On 09/09/2016 03:15 AM, Alan Schmitt wrote:
> ...
> I’m wondering about the converse: are there types for which equality is not
> decidable, but that have canonical equality proofs hence UIP?

Alan,

I have a class of types that have UIP but not eqdec ({a=b}+{a<>b}).  
They have instead excluded middle of equality (a=b \/ a<>b), which I 
call eqem.  I had also played with the proofs in Eqdep_dec, and found 
that the requirement on eqdec there could be relaxed to eqem.

For most uses in Coq, eqem is probably not very useful.  However, I am 
often working in a development that has proof relevance - a single Prop 
that has an injection axiom on it.  The reasons have to do with getting 
better erasability on extractions than I can otherwise get in Coq.  
Having this one Prop with injection allows me to get discrimination on 
all other inductive Props, which allows me to then get eqem on many of 
them, and hence UIP.  Unfortunately, having a proof relevance axiom 
means I can't use any axioms for proof irrelevance, so I need to prove 
useful varieties, such as UIP or "irrelevant sibling" (for given prop P, 
prove the existence of Q <-> P where Q is irrelevant - which I can do if 
P has eqem).

I have been trying to find various ways to automate proofs of eqdec, 
eqem, and UIP.   I will look closely at your proof to see if I can use 
it, so thanks for posting it!   Also, I didn't yet get a change to 
examine Dominique Larchey-Wendling's proof of UIP of sigma, but thanks 
to Dominique for that as well!

Most recently, I have found a very promising way to automate proofs of 
eqdec or eqem for dependent types - potentially more stable and 
certainly easier to automate than what I was working on previously at 
https://github.com/jonleivent/deptacs.  It involves proving eqdec (or 
eqem) on a sigma equality over the dependent type first.

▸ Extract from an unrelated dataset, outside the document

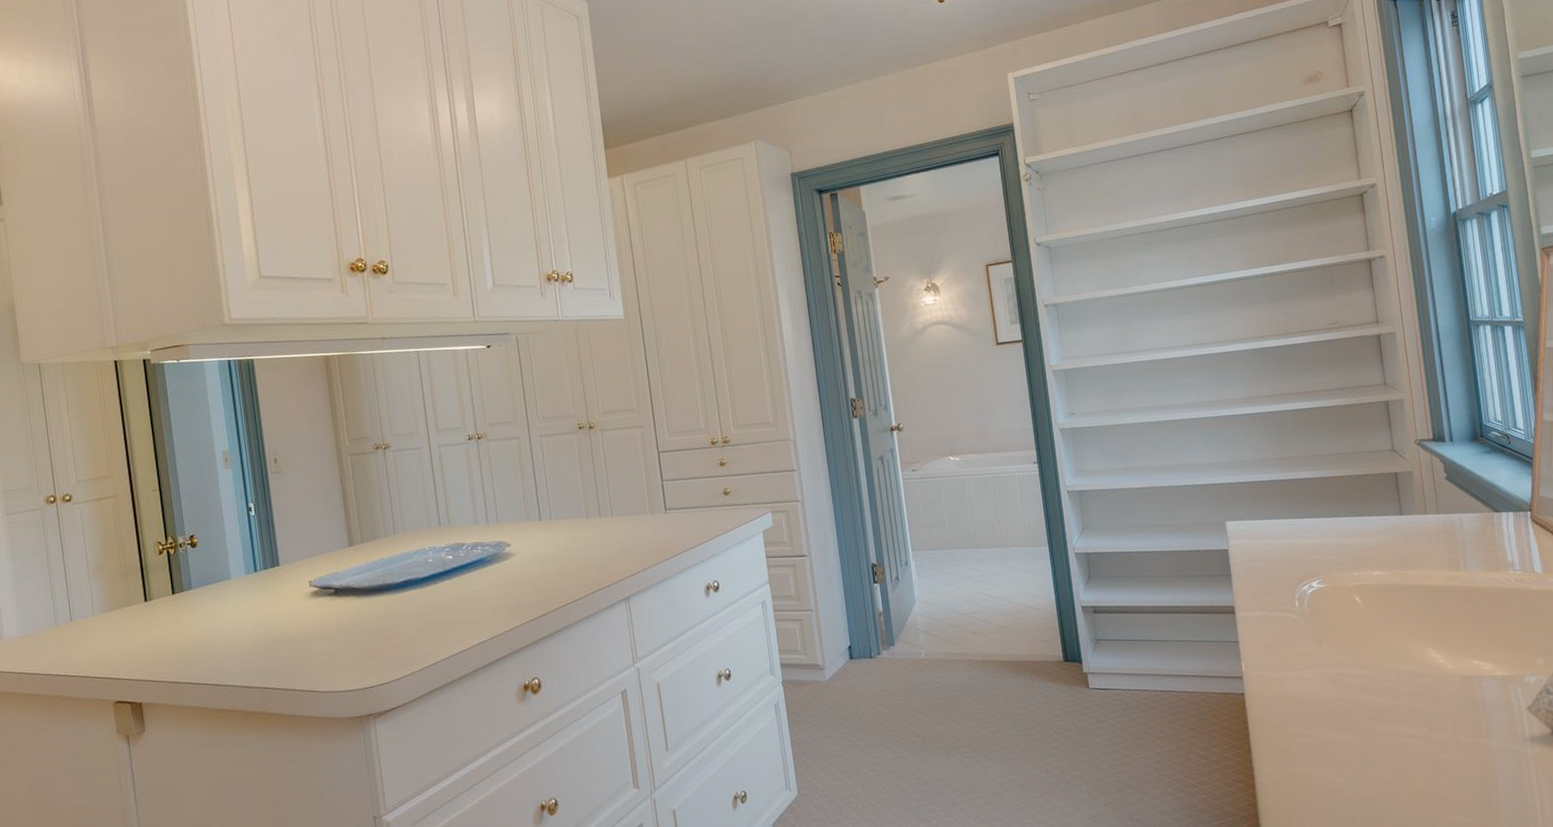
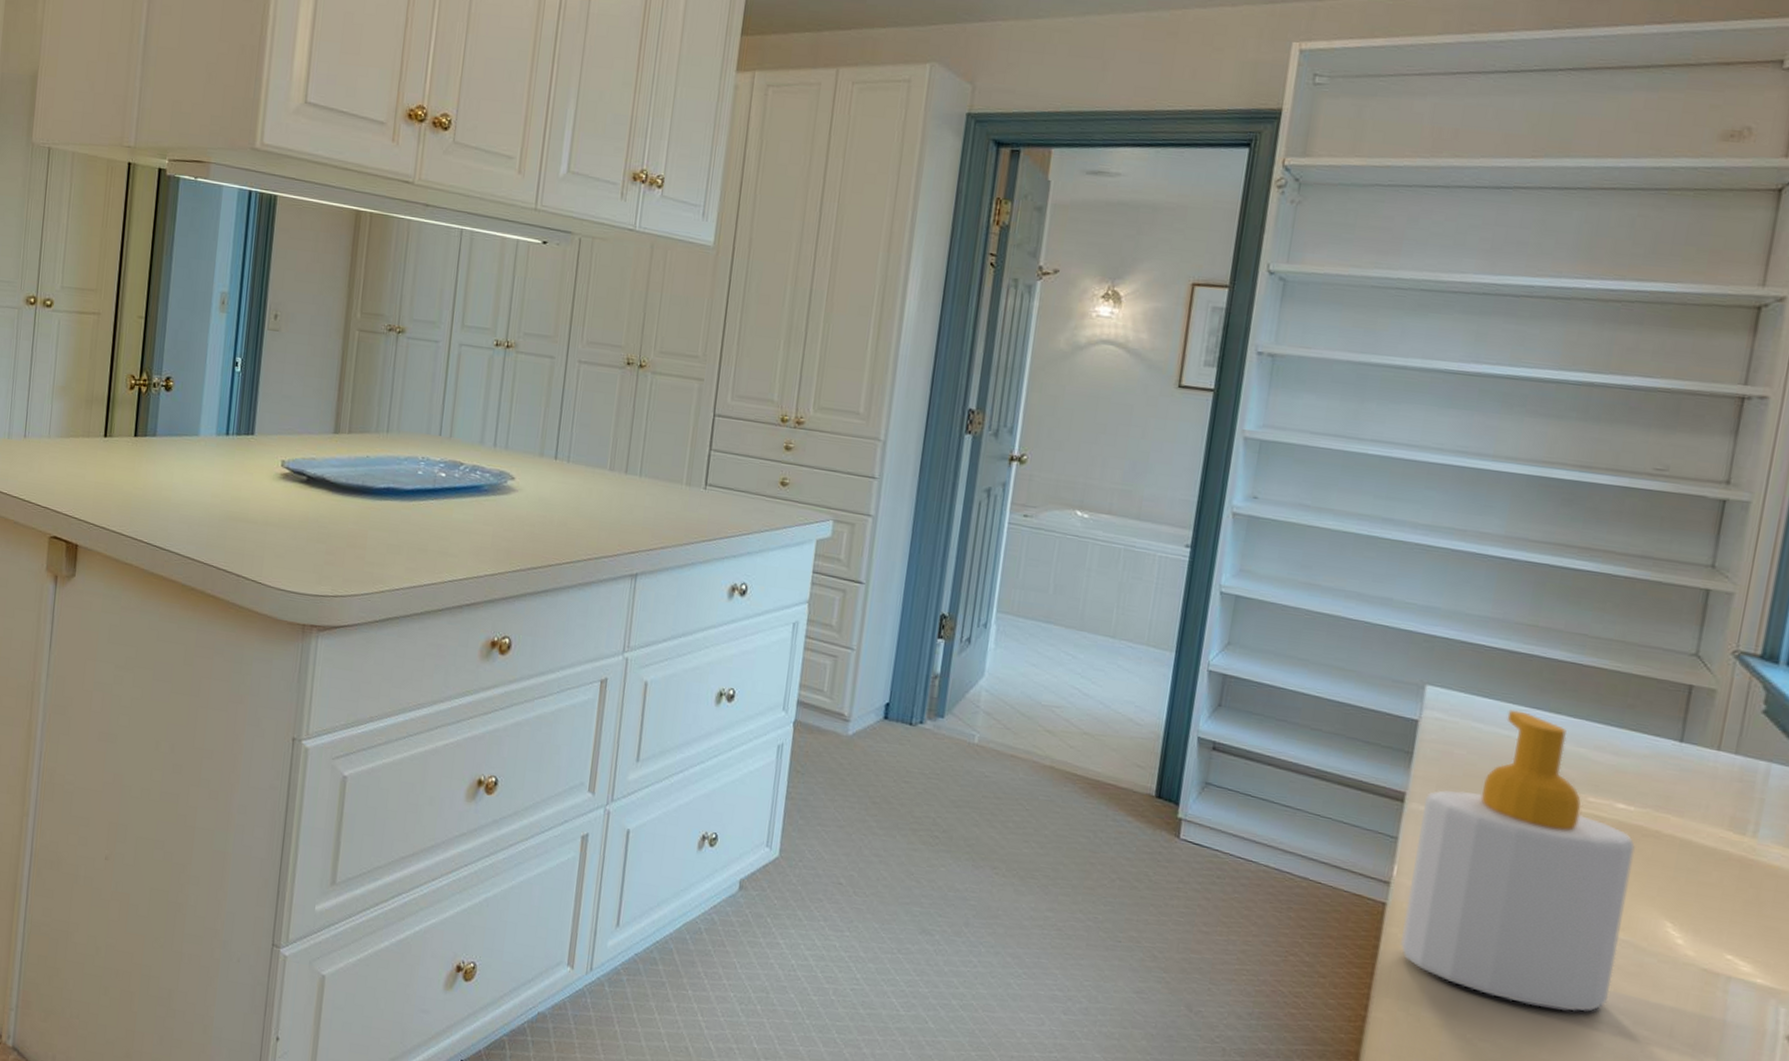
soap bottle: none [1249,522,1409,741] -> present [1401,709,1635,1012]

I have wondered if it may be the case in Coq - without any axioms - that 
every purely inductive non-Prop type has eqdec and hence UIP. By purely 
and non-Prop, I mean not having Prop or functional typed fields, 
parameters, or indices.  Then, in the case of my proof relevance axiom, 
this extends to eqem in any purely inductive type, even Props and with 
Prop components - hence can potentially get UIP for all of them.

-- Jonathan